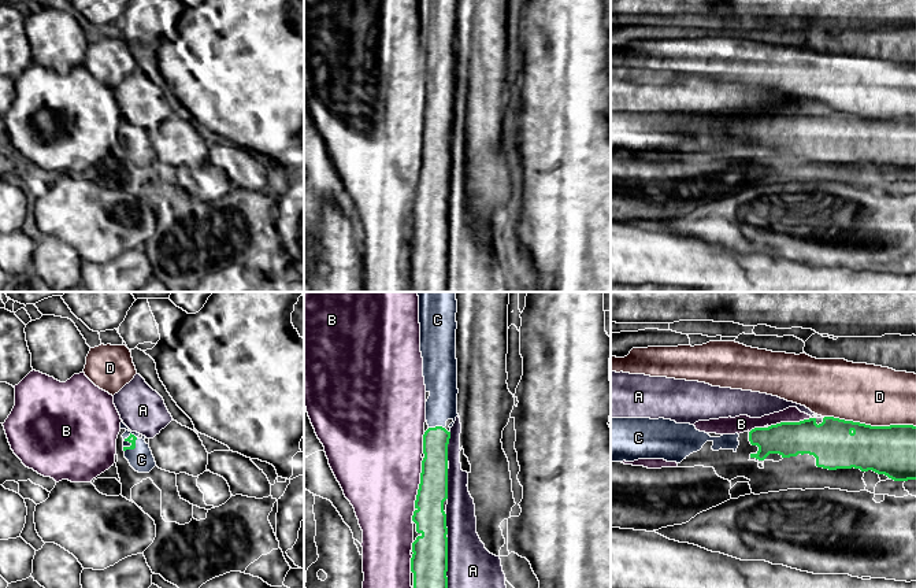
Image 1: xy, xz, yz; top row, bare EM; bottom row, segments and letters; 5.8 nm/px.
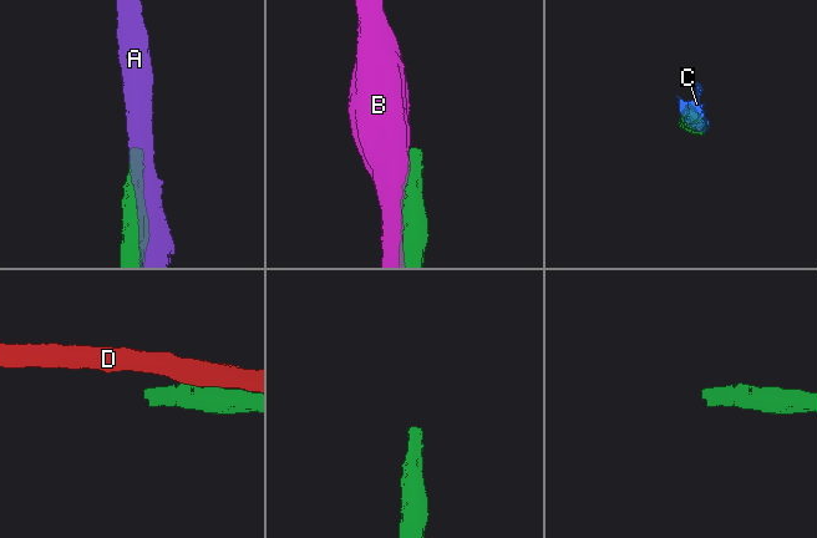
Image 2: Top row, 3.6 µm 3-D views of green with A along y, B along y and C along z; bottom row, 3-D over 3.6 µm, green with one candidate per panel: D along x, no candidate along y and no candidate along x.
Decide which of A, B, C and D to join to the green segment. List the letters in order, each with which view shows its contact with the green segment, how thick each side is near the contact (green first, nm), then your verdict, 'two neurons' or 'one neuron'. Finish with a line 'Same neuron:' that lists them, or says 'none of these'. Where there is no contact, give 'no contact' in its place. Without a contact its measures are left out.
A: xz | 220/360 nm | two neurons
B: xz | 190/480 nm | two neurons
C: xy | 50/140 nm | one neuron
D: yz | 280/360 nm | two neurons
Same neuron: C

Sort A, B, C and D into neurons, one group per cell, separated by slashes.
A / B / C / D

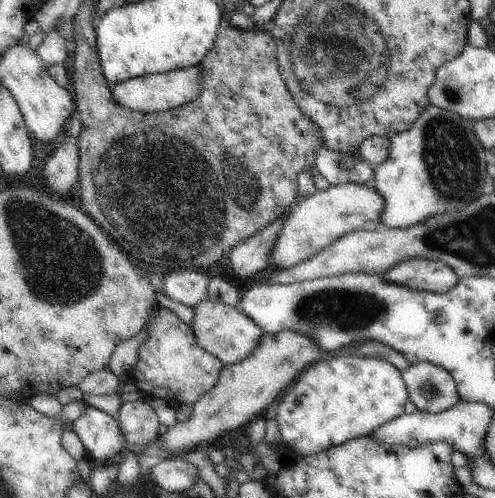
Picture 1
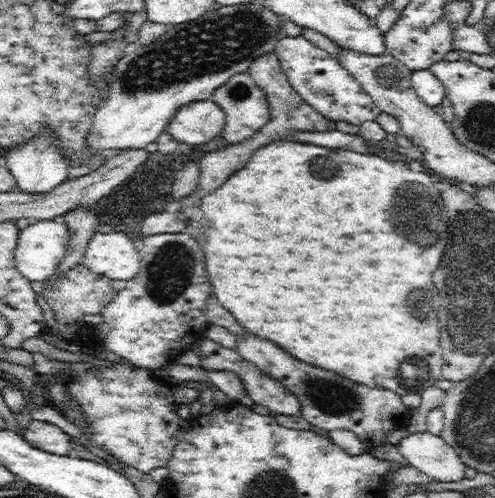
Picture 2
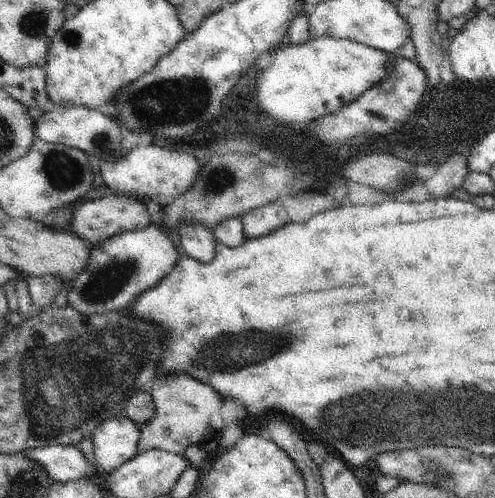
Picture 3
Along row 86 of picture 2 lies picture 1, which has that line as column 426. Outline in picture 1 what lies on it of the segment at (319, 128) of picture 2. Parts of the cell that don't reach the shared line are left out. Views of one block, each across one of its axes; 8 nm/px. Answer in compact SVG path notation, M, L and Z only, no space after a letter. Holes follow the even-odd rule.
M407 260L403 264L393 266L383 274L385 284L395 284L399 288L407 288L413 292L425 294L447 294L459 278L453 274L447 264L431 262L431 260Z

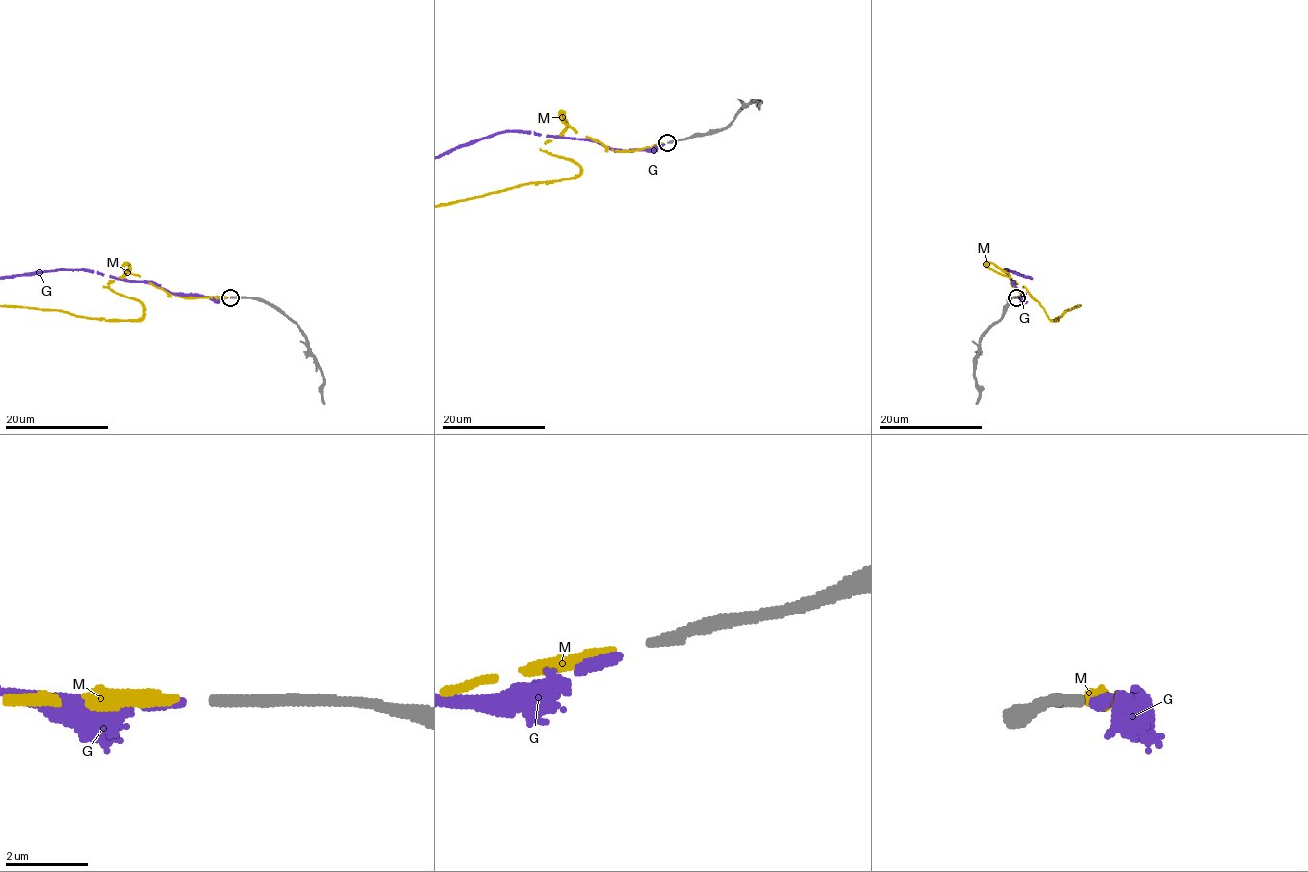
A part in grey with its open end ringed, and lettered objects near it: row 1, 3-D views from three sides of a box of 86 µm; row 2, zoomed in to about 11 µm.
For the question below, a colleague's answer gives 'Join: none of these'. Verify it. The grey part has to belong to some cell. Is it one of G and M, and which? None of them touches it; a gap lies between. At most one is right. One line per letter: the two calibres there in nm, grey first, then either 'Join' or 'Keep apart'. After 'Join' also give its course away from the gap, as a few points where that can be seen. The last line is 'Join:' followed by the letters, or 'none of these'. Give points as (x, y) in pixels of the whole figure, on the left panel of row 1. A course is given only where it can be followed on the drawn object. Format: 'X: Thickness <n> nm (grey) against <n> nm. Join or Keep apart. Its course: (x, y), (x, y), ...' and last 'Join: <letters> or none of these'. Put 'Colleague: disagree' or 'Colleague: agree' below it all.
____________
- PROBLEM TO WORK ON
Omit all pictures and repeat the rest of the records verbatim.

- EXERCISE OUTPUT
Image 1: xy, xz, yz; top row, bare EM; bottom row, segments and letters; 5.8 nm/px.
Image 2: Top row, 3.6 µm 3-D views of green with A along y, B along y and C along z; bottom row, 3-D over 3.6 µm, green with one candidate per panel: D along x, no candidate along y and no candidate along x.
Decide which of A, B, C and D to join to the green segment. List the letters in order, each with which view shows its contact with the green segment, how thick each side is near the contact (green first, nm), then your verdict, 'two neurons' or 'one neuron'. Finish with a line 'Same neuron:' that lists them, or says 'none of these'. Where there is no contact, give 'no contact' in its place. Without a contact its measures are left out.
A: xz | 220/360 nm | two neurons
B: xz | 190/480 nm | two neurons
C: xy | 50/140 nm | one neuron
D: yz | 280/360 nm | two neurons
Same neuron: C

Sort A, B, C and D into neurons, one group per cell, separated by slashes.
A / B / C / D

Picture 1
Picture 2
Picture 3
Along row 86 of picture 2 lies picture 1, which has that line as column 426. Outline in picture 1 what lies on it of the segment at (319, 128) of picture 2. Parts of the cell that don't reach the shared line are left out. Views of one block, each across one of its axes; 8 nm/px. Answer in compact SVG path notation, M, L and Z only, no space after a letter. Holes follow the even-odd rule.
M407 260L403 264L393 266L383 274L385 284L395 284L399 288L407 288L413 292L425 294L447 294L459 278L453 274L447 264L431 262L431 260Z

A part in grey with its open end ringed, and lettered objects near it: row 1, 3-D views from three sides of a box of 86 µm; row 2, zoomed in to about 11 µm.
For the question below, a colleague's answer gives 'Join: none of these'. Verify it. The grey part has to belong to some cell. Is it one of G and M, and which? None of them touches it; a gap lies between. At most one is right. One line per letter: the two calibres there in nm, grey first, then either 'Join' or 'Keep apart'. After 'Join' also give its course away from the gap, as a few points where that can be seen. The last line is 'Join:' followed by the letters, or 'none of these'. Give points as (x, y) in pixels of the whole figure, on the left panel of row 1. A course is given only where it can be followed on the drawn object. Format: 'X: Thickness <n> nm (grey) against <n> nm. Join or Keep apart. Its course: (x, y), (x, y), ...' and last 'Join: <letters> or none of these'. Put 'Colleague: disagree' or 'Colleague: agree' below it all.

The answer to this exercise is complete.